What this task involves »
Each line below must be set down exactly; omit any image you find.

Data below »
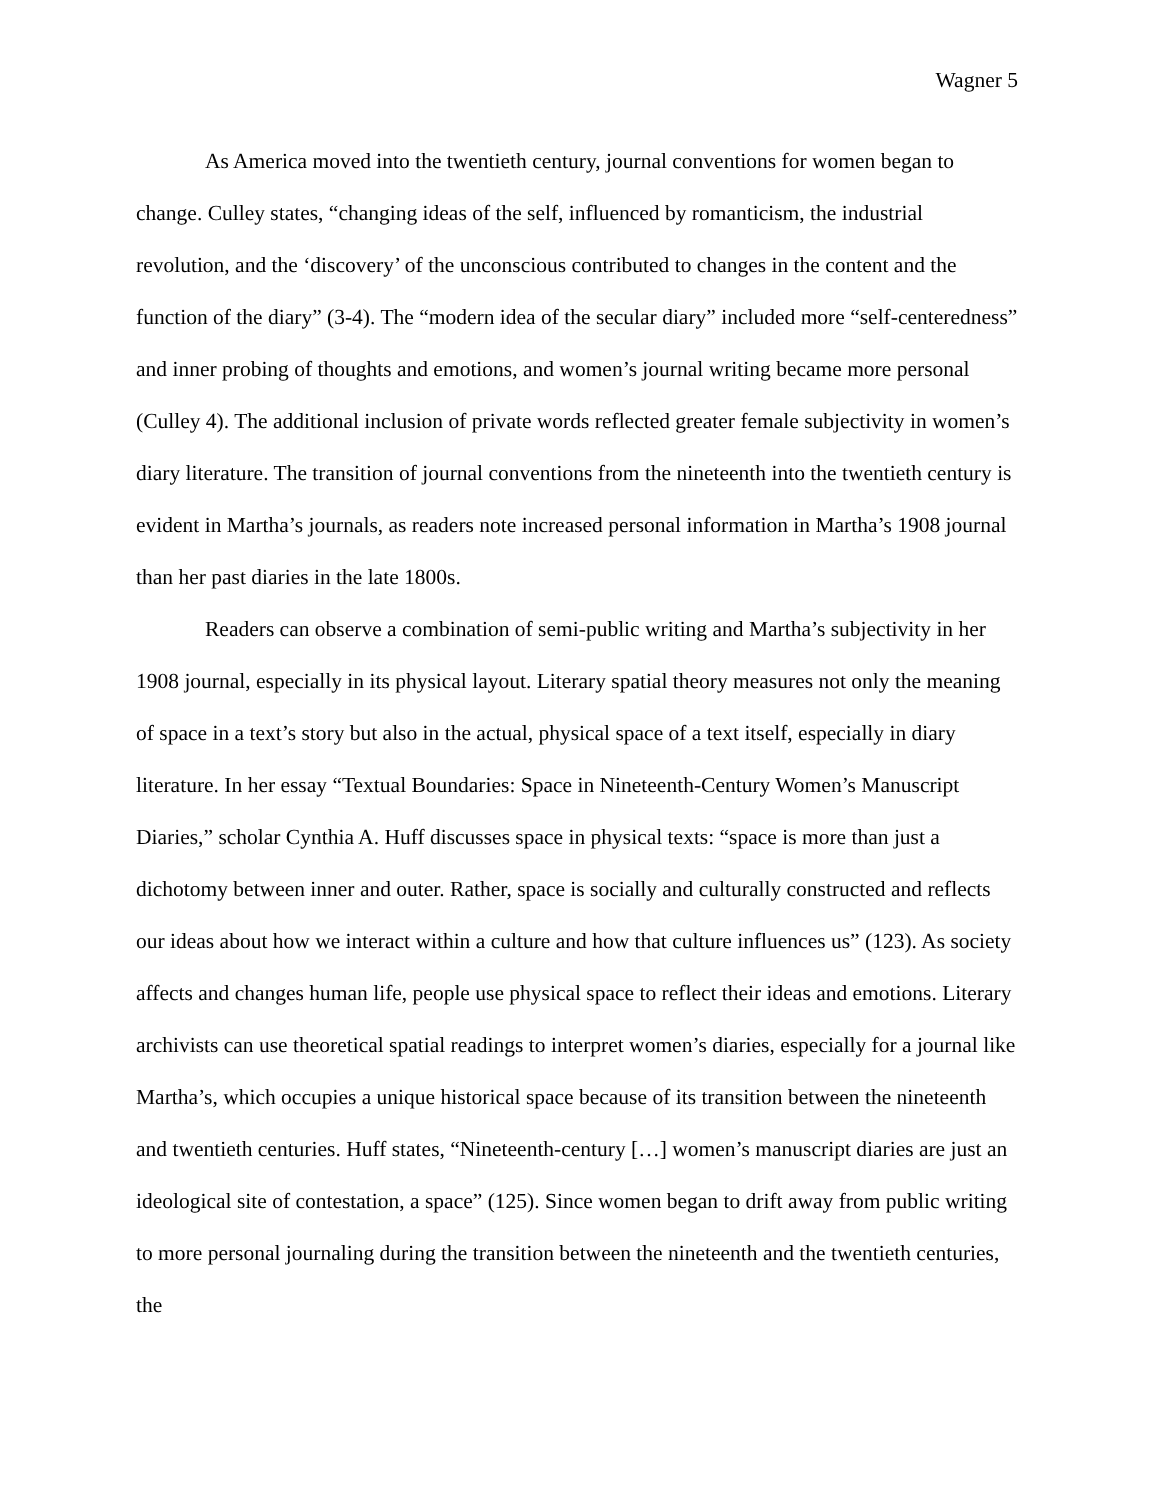Wagner 5
As America moved into the twentieth century, journal conventions for women began to change. Culley states, “changing ideas of the self, influenced by romanticism, the industrial revolution, and the ‘discovery’ of the unconscious contributed to changes in the content and the function of the diary” (3-4). The “modern idea of the secular diary” included more “self-centeredness” and inner probing of thoughts and emotions, and women’s journal writing became more personal (Culley 4). The additional inclusion of private words reflected greater female subjectivity in women’s diary literature. The transition of journal conventions from the nineteenth into the twentieth century is evident in Martha’s journals, as readers note increased personal information in Martha’s 1908 journal than her past diaries in the late 1800s.
Readers can observe a combination of semi-public writing and Martha’s subjectivity in her 1908 journal, especially in its physical layout. Literary spatial theory measures not only the meaning of space in a text’s story but also in the actual, physical space of a text itself, especially in diary literature. In her essay “Textual Boundaries: Space in Nineteenth-Century Women’s Manuscript Diaries,” scholar Cynthia A. Huff discusses space in physical texts: “space is more than just a dichotomy between inner and outer. Rather, space is socially and culturally constructed and reflects our ideas about how we interact within a culture and how that culture influences us” (123). As society affects and changes human life, people use physical space to reflect their ideas and emotions. Literary archivists can use theoretical spatial readings to interpret women’s diaries, especially for a journal like Martha’s, which occupies a unique historical space because of its transition between the nineteenth and twentieth centuries. Huff states, “Nineteenth-century […] women’s manuscript diaries are just an ideological site of contestation, a space” (125). Since women began to drift away from public writing to more personal journaling during the transition between the nineteenth and the twentieth centuries, the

Answer below »
Wagner 5
As America moved into the twentieth century, journal conventions for women began to change. Culley states, “changing ideas of the self, influenced by romanticism, the industrial revolution, and the ‘discovery’ of the unconscious contributed to changes in the content and the function of the diary” (3-4). The “modern idea of the secular diary” included more “self-centeredness” and inner probing of thoughts and emotions, and women’s journal writing became more personal (Culley 4). The additional inclusion of private words reflected greater female subjectivity in women’s diary literature. The transition of journal conventions from the nineteenth into the twentieth century is evident in Martha’s journals, as readers note increased personal information in Martha’s 1908 journal than her past diaries in the late 1800s.
Readers can observe a combination of semi-public writing and Martha’s subjectivity in her 1908 journal, especially in its physical layout. Literary spatial theory measures not only the meaning of space in a text’s story but also in the actual, physical space of a text itself, especially in diary literature. In her essay “Textual Boundaries: Space in Nineteenth-Century Women’s Manuscript Diaries,” scholar Cynthia A. Huff discusses space in physical texts: “space is more than just a dichotomy between inner and outer. Rather, space is socially and culturally constructed and reflects our ideas about how we interact within a culture and how that culture influences us” (123). As society affects and changes human life, people use physical space to reflect their ideas and emotions. Literary archivists can use theoretical spatial readings to interpret women’s diaries, especially for a journal like Martha’s, which occupies a unique historical space because of its transition between the nineteenth and twentieth centuries. Huff states, “Nineteenth-century […] women’s manuscript diaries are just an ideological site of contestation, a space” (125). Since women began to drift away from public writing to more personal journaling during the transition between the nineteenth and the twentieth centuries, the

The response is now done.